<First Take> 1H23 Results – Depreciating RMB throws salt on recovering wounds
- 1H23 gross revenue and NPI up 0.8% y-o-y to RMB 947.8m and RMB 663.7m respectively; DPU at 3.74 Scts (-8.8%) behind our full year estimates on forex losses and higher cost of financing
- Reversions back within the positive territory at 4% for both the retail and business park segment; Retail sentiments looks to be ahead with shopper traffic and tenant sales up 32% y-o-y and reversionary boost from AEI completions
- Business park segment sees a doubling of lease renewals in 2Q23 as opposed to 1Q23, supply headwind to persist within the Hang Zhou submarket, alongside slower lease momentum from InfoComm and E-commerce tenants
- We currently have a BUY call with TP at S$1.45; Estimates under review with more details after analyst briefing
1H23 Results
- Topline gross revenue up 0.8% y-o-y to RMB 947.8m, while NPI up 0.8% y-o-y to RMB 663.7m
- DPU of 3.74 Scts represents a -8.8% y-o-y decline primarily from foreign exchange losses and higher cost of debt
- Retail – Reversions positive at 4.1%, occupancy at 96.8% (up 0.4ppt q-o-q and 1.4ppt since Dec-22 lows)
- AEI works at Grand Canyon to convert anchor supermarket space into specialty stores sees completion in July 2023, while Rock Square AEI is expected to be completed in 3Q23
- Business Park – Reversions positive at 3.9%, leasing momentum more than doubled from 1Q23, Occupancy improved to 91.5% (from a low in 1Q23 of 89.8%)
- New leases were in the Electronics and Professional Services space (making up approximately half of all new leases signed, NLA), as opposed to Info (10%) and e-commerce (6%) tenants.
Have sentiments turned? Consumer sentiments looks to be ahead of business sentiments. 1H23 shopper traffic and tenant sales rose c.32% on a y-o-y, with approximately half of portfolio malls seeing 2Q23 tenant sales exceeding 2Q19 levels. We suspect that 1H23 reversions of 4.1% is partially boosted by AEI completions (at Yuhuating mall) and will continue to expect AEI completions in 2H23 at both Grand Canyon and Rock Square in the curation of higher-yielding specialty spaces to boost retail reversions towards year end. For the business park segment, supply within the Hang Zhou submarket continues to be an ongoing headwind as opposed to the Suzhou submarket, in lieu of slower new leases within both the info comm and e-commerce segments, we would like to get more clarity on the shifts in business environment and CLCT’s tenant positioning strategy in the BP segment during the analyst briefing later. Leasing momentums sees a significant pick up in 2Q23 as opposed to 1Q23 in terms of lease finalisation, with a decent pick up in occupancy for the quarter.

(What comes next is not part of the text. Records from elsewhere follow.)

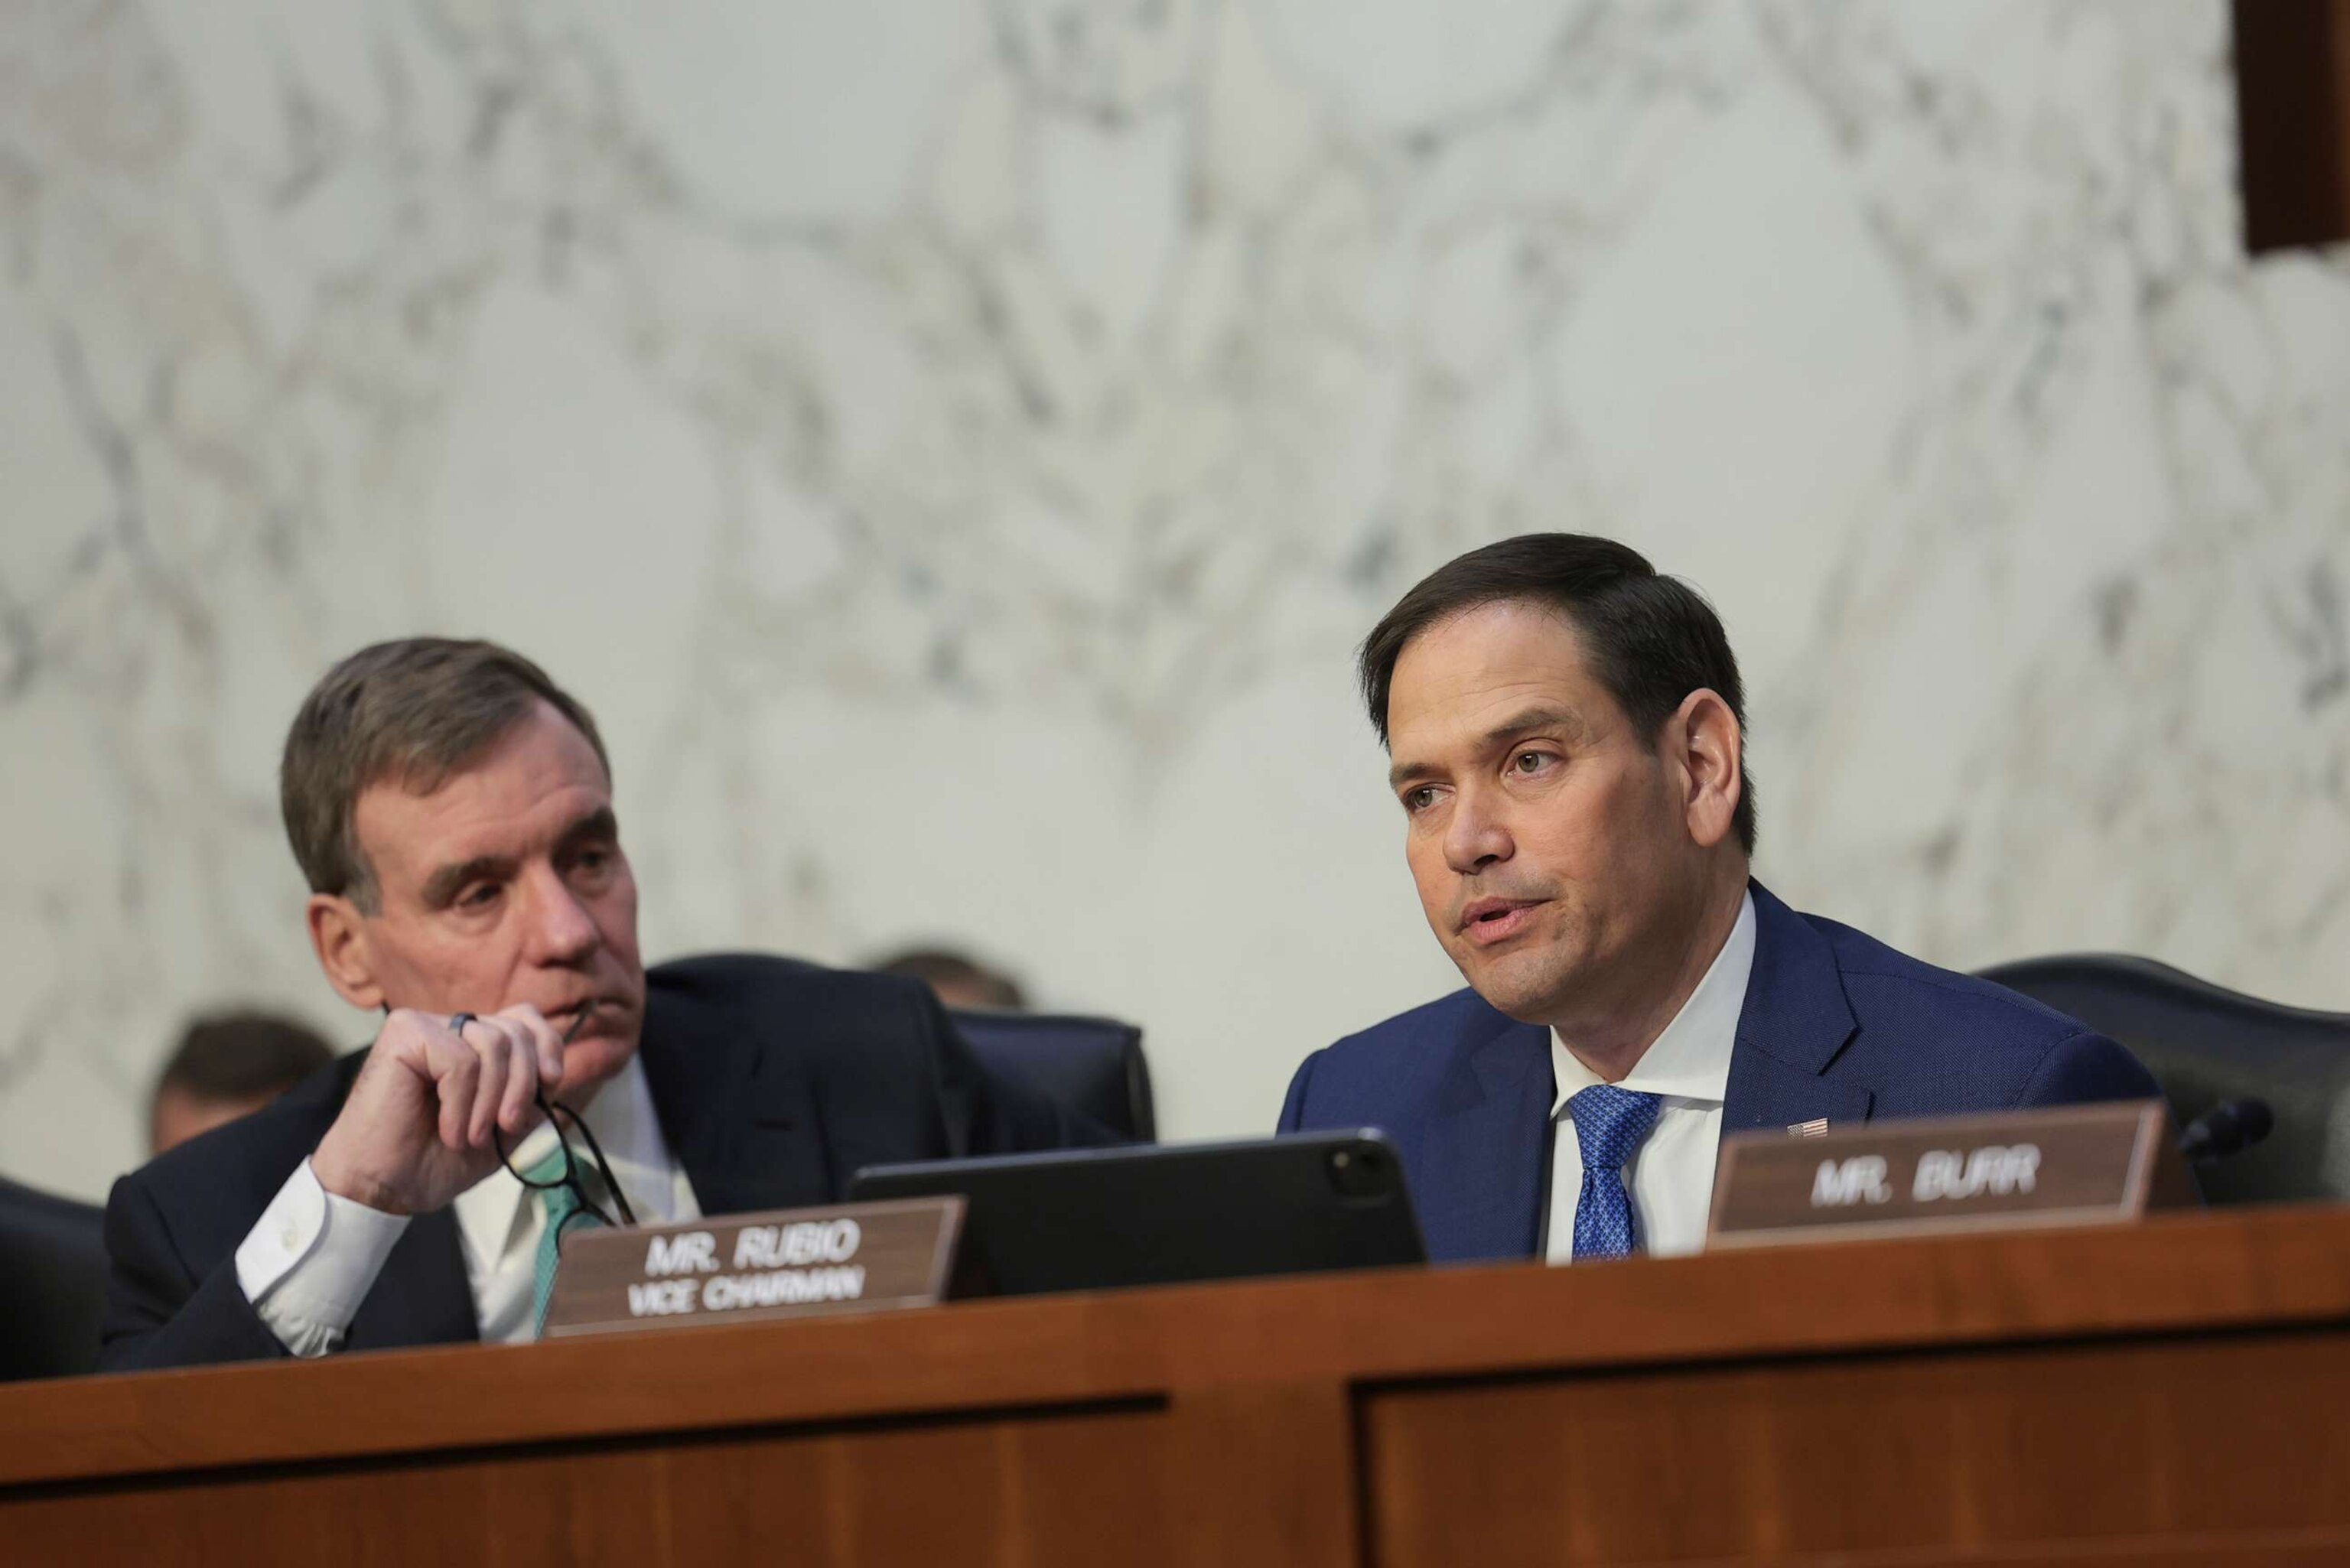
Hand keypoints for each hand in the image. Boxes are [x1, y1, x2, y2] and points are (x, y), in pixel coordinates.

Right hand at [311, 1006, 567, 1215]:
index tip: (552, 1083)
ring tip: (470, 1135)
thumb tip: (558, 1075)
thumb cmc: (435, 1160)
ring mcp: (425, 1025)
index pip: (524, 1018)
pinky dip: (462, 1105)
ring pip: (493, 1043)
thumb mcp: (502, 1130)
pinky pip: (461, 1062)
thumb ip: (531, 1099)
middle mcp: (450, 1027)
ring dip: (490, 1101)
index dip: (547, 1046)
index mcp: (472, 1044)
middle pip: (515, 1032)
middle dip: (522, 1085)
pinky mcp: (404, 1034)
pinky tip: (446, 1130)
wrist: (384, 1188)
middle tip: (504, 1128)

Foreign exchange a bigger concern to us as opposed to capital management. In our view, forex exchange has poured salt on CLCT’s recovering wounds this year. In the past year, the SGD has strengthened c.10% against the RMB, which has reflected strongly on the DPU line albeit a flat revenue and topline recovery in RMB terms. Forex exchange will continue to hurt DPUs going forward, which will tip the playing field for DPU recovery in 2H23 on a y-o-y comparison basis. On the capital management front, CLCT’s high offshore funding sources (c.80%) albeit a high fixed cost ratio of 74% will still see moderate exposure to hawkish offshore rates. Average cost of debt lands at 3.54% (up 6 bps q-o-q and 90 bps y-o-y). All refinancing requirements for FY23 has been secured and CLCT is in early negotiations with FY24 expiries which stands at c.15% for FY24 respectively, floating portion of loans primarily within offshore fundings will continue to see escalations in FY24.